Segment Start: Data extracts

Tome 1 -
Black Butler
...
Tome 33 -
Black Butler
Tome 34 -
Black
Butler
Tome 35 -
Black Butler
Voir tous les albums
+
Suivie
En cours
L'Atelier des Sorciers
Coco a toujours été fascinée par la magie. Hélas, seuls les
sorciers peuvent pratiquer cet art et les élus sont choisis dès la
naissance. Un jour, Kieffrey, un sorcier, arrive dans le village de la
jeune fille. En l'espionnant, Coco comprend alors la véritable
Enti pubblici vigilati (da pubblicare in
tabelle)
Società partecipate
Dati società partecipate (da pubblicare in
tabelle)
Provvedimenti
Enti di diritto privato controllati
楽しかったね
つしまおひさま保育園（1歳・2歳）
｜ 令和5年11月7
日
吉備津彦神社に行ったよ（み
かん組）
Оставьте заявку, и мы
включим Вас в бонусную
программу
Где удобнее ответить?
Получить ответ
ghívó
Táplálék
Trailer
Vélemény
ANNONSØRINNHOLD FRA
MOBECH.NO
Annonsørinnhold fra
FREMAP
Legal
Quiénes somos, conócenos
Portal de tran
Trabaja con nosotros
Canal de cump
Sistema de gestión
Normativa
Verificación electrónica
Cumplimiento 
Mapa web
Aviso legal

Segment End: Data extracts
Segment Start: Data extracts

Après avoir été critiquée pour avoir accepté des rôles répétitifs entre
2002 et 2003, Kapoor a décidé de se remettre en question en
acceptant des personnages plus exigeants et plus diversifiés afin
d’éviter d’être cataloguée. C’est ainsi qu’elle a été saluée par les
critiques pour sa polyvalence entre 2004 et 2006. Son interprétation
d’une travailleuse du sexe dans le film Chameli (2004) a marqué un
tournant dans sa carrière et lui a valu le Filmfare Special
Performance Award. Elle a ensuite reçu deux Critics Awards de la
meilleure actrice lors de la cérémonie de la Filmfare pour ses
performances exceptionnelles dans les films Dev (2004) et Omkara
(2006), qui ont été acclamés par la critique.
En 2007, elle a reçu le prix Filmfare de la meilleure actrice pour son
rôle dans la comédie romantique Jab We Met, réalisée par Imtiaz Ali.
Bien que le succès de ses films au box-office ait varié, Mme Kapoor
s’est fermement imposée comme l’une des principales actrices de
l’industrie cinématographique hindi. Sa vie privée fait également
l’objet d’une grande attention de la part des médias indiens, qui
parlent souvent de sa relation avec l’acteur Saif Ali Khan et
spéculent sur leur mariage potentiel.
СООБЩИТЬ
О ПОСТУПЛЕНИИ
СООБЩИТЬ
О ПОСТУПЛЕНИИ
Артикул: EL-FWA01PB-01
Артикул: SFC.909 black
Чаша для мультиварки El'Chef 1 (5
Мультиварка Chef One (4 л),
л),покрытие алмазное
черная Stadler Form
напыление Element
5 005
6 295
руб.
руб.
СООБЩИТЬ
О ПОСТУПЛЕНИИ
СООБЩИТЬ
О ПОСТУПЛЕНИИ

Segment End: Data extracts

• Your instructions:
Write out the lines of the entries between the line containing "Après avoir été" and the line containing "En 2007, elle", inclusive, reproducing each one without any change.

• Result of the task:
Après avoir été critiquée pour avoir accepté des rôles répétitifs entre
2002 et 2003, Kapoor a décidé de se remettre en question en
acceptant des personnages plus exigeants et plus diversifiés afin
d’éviter d’être cataloguée. C’est ainsi qu’elle a été saluée par les
critiques pour sa polyvalence entre 2004 et 2006. Son interprétation
d’une travailleuse du sexe dans le film Chameli (2004) a marqué un
tournant dans sa carrière et lui a valu le Filmfare Special
Performance Award. Elle a ensuite reçu deux Critics Awards de la
meilleure actrice lors de la cérémonie de la Filmfare pour ses
performances exceptionnelles dans les films Dev (2004) et Omkara
(2006), qui ont été acclamés par la critique.
En 2007, elle a reçu le prix Filmfare de la meilleure actrice pour son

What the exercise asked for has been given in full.